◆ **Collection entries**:
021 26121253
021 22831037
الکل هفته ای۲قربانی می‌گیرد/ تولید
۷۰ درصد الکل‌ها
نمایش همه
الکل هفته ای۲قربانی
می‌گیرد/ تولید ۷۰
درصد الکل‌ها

◆ **Your goal**:
Write out each of the rows above word for word, with nothing changed.

◆ **Reply**:
021 26121253
021 22831037
الکل هفته ای۲قربانی می‌گیرد/ تولید
۷۰ درصد الکل‌ها
نمایش همه
الکل هفته ای۲قربانی
می‌گیرد/ تولید ۷۰
درصد الکل‌ها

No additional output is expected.